If CPR is not undertaken in the absence of a DNAR decision, an advance decision refusing CPR or a documented assessment that CPR is not clinically indicated, the risk is that the provider may be found to have neglected the service user. At the provider level, this could lead to a number of adverse consequences including regulatory intervention by CQC, an adverse verdict by a coroner (should it go to an inquest) and potential criminal liability ranging from health and safety offences to corporate manslaughter. There is also a potentially liability in damages for negligence. Furthermore, a liability could arise on the part of the provider in relation to a local authority funded service user for breaches of the Human Rights Act 1998.  At the managerial and employee level there could be disciplinary issues, as well as the need for referrals to the Nursing and Midwifery Council and Independent Safeguarding Authority. There is also a risk of it becoming an adult protection matter with potential commissioning implications. All of this emphasises the need for care homes to have DNAR policies in place which are followed in relation to each and every service user.

CQC highlights the importance of DNAR decisions in its supporting note to its compliance inspectors on “End of life care”.  This guidance states that DNAR decisions “are an important element of care. Where possible, the individual’s preference should be elicited through advance discussions with them and their relatives and carers.”

It is clear that the DNAR issue is on the CQC radar. In October 2011, CQC criticised the York Teaching Hospital NHS Foundation Trust stating, “Documentation relating to whether a patient should be resuscitated or not, was not being completed correctly, or reviewed as required by the hospital’s own guidelines. This meant that some patients may have had an instruction that was out of date, incorrect or no longer in their best interests.”  In February 2012, CQC then criticised East Sussex Healthcare NHS Trust in relation to a “…lack of evidence that best interests meetings had taken place with regard to decisions on their behalf such as Do Not Attempt Resuscitation (DNAR) decisions.”  On the back of the criticism of care home DNAR practice in the March 2012 report, “Health care in care homes” one can expect CQC to continue to focus on this complex and sensitive area of practice.

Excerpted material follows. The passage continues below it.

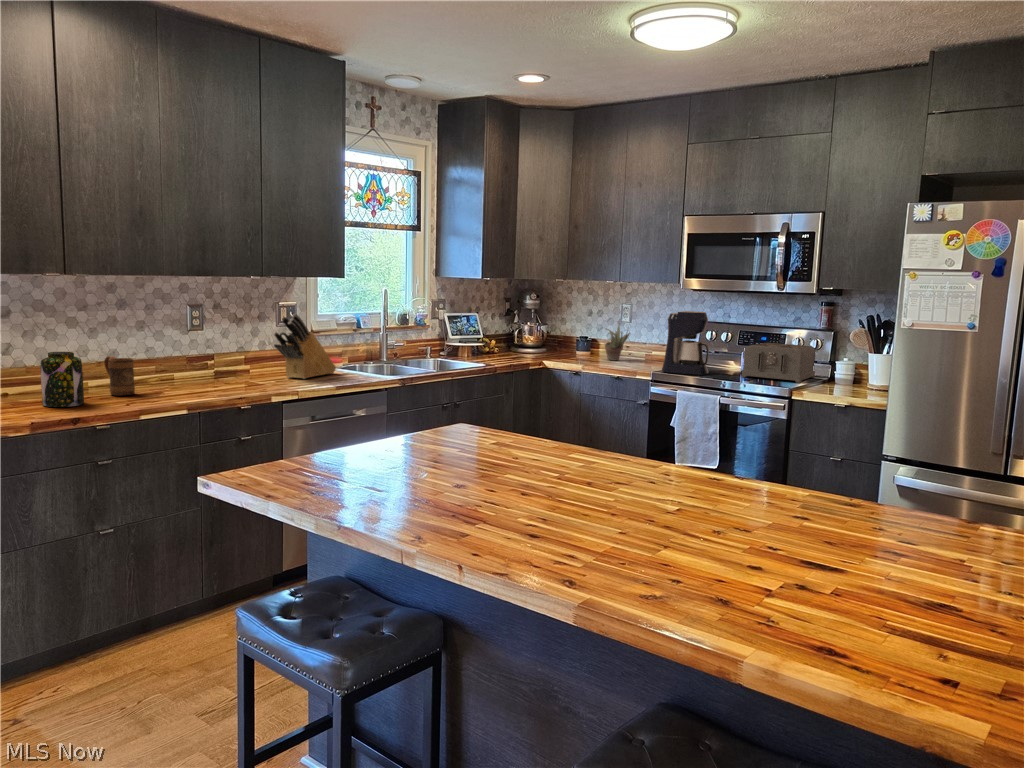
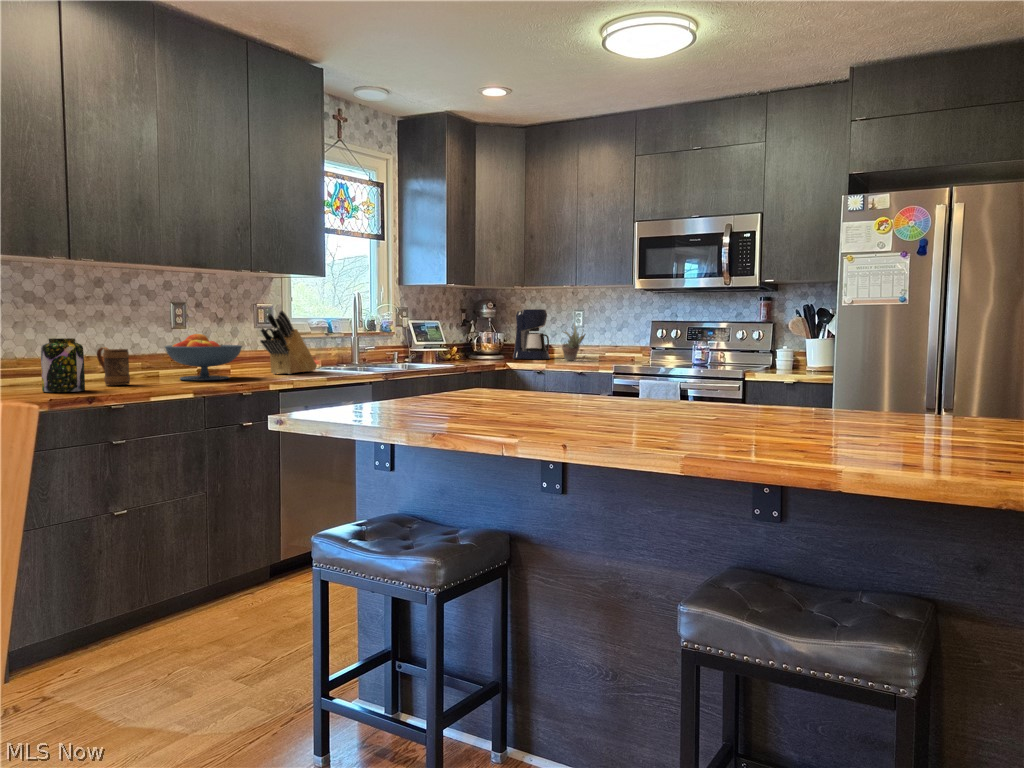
coffee maker: present [662,311,709,375] -> present [513,309,550,359]
fruit bowl: none [174,338,252,389] -> present [165,334,242,380]
toaster: present [742,343,816,383] -> none [695,336,758,368]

It will be important for providers to reflect on their practice in this area, taking specialist legal and consultancy advice as necessary to ensure full compliance with the requirements of the Mental Capacity Act 2005 and the supporting Code of Practice in respect of both the formulation of policies and the effective implementation of DNAR decision-making on a service user by service user basis.  At Ridouts we are experienced in advising providers on such issues. For legal advice, please contact Neil Grant of Ridouts LLP on 020 7317 0347 and for consultancy advice, Fiona Wood of Gairnswood Limited on 01453 887909.

Key Points

  • Ensure you have a DNAR policy where it is appropriate to your service users needs.
  • Provide staff training in relation to DNAR policies and CPR
  • Make it part of your admission procedure to check if service users have any advanced decisions refusing CPR
  • Ensure you pro-actively engage appropriate clinical staff in the assessment of any individuals who are, or become at risk of cardiorespiratory arrest due to their clinical condition
  • Document all attempts to get GPs or other external clinical staff engaged in these discussions
  • Ensure you have, or can access support from staff trained to engage in a supportive dialogue with service users and families regarding DNAR issues where appropriate. Sensitive advance discussion should always be encouraged, but not forced. Have available information and leaflets for service users and families
  • Follow and document best interest discussions and decisions
  • Ensure decisions about attempting CPR are communicated effectively to relevant health and social care professionals.